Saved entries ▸
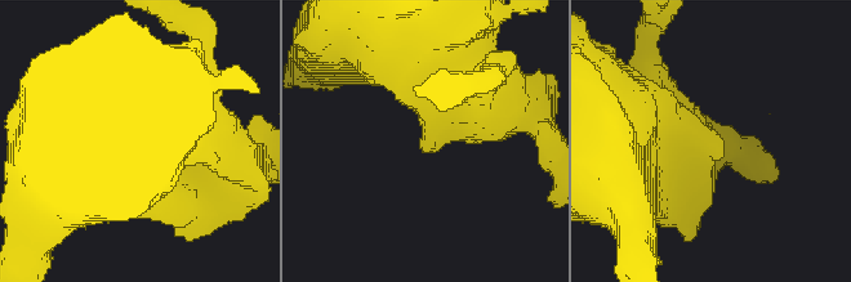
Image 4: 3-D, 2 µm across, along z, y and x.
Now the EM. Look: em xy step 8 (tint) at (428, 147) of image 4.

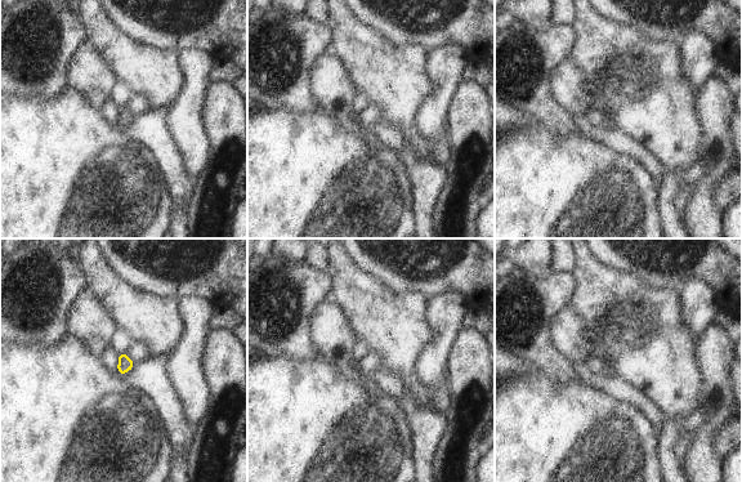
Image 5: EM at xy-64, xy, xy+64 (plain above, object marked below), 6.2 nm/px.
Look: em xz step 8 (letters) at the same point.

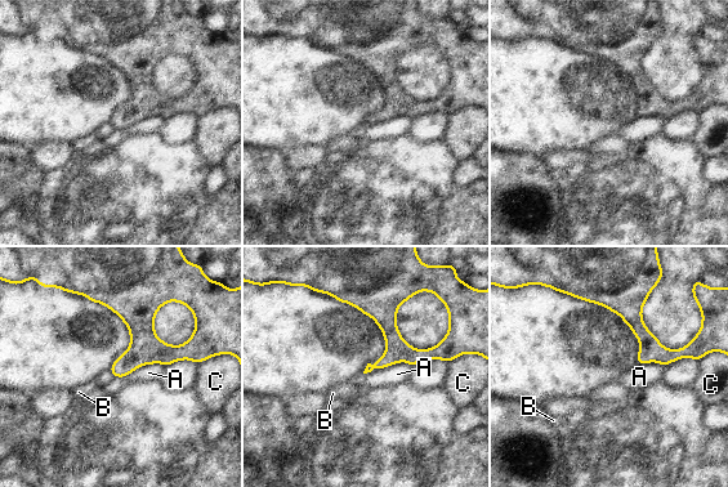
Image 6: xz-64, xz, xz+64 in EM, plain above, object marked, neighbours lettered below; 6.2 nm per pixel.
Pass. A, B and C are other cells; it runs along (112, 293), (162, 352), (195, 358) in image 6; no lettered fragment goes on from it.

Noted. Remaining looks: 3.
Sharp bend. Look: em xz step 4 (tint) at (447, 106) of image 3.

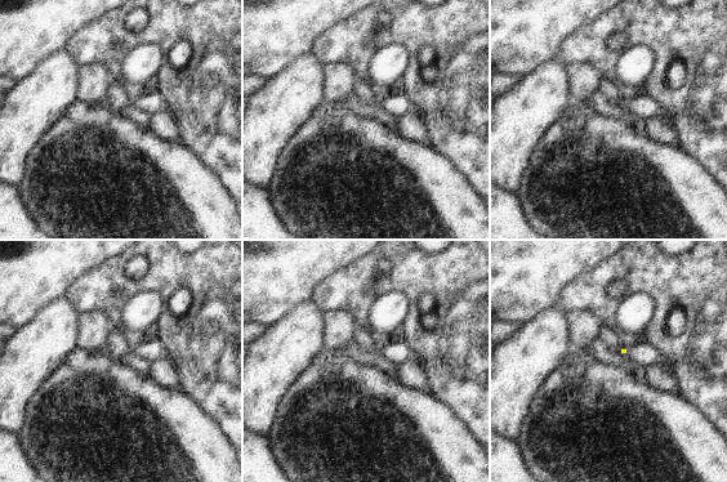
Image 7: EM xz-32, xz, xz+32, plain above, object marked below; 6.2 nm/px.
Look: em planes (letters) at the same point.

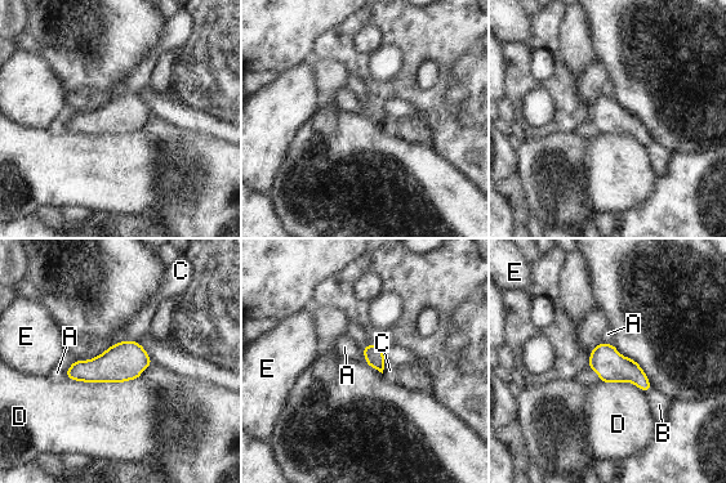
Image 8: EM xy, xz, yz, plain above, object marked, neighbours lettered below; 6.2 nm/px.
The object is 120 nm wide here. Pass. A, B, C, D and E are other cells; a border runs along (75, 359), (68, 367), (66, 378) in image 8; all the same neuron.

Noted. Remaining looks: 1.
Done: edits made, cleave at image 2; the rest is unchecked.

WHAT YOU SHOULD DO ▸ Give the records above again verbatim, pictures omitted.

ANSWER BOX ▸
Image 4: 3-D, 2 µm across, along z, y and x.
Now the EM. Look: em xy step 8 (tint) at (428, 147) of image 4.

Image 5: EM at xy-64, xy, xy+64 (plain above, object marked below), 6.2 nm/px.
Look: em xz step 8 (letters) at the same point.

Image 6: xz-64, xz, xz+64 in EM, plain above, object marked, neighbours lettered below; 6.2 nm per pixel.
Pass. A, B and C are other cells; it runs along (112, 293), (162, 352), (195, 358) in image 6; no lettered fragment goes on from it.

Noted. Remaining looks: 3.
Sharp bend. Look: em xz step 4 (tint) at (447, 106) of image 3.

Image 7: EM xz-32, xz, xz+32, plain above, object marked below; 6.2 nm/px.
Look: em planes (letters) at the same point.

Image 8: EM xy, xz, yz, plain above, object marked, neighbours lettered below; 6.2 nm/px.
The object is 120 nm wide here. Pass. A, B, C, D and E are other cells; a border runs along (75, 359), (68, 367), (66, 378) in image 8; all the same neuron.

Noted. Remaining looks: 1.
Done: edits made, cleave at image 2; the rest is unchecked.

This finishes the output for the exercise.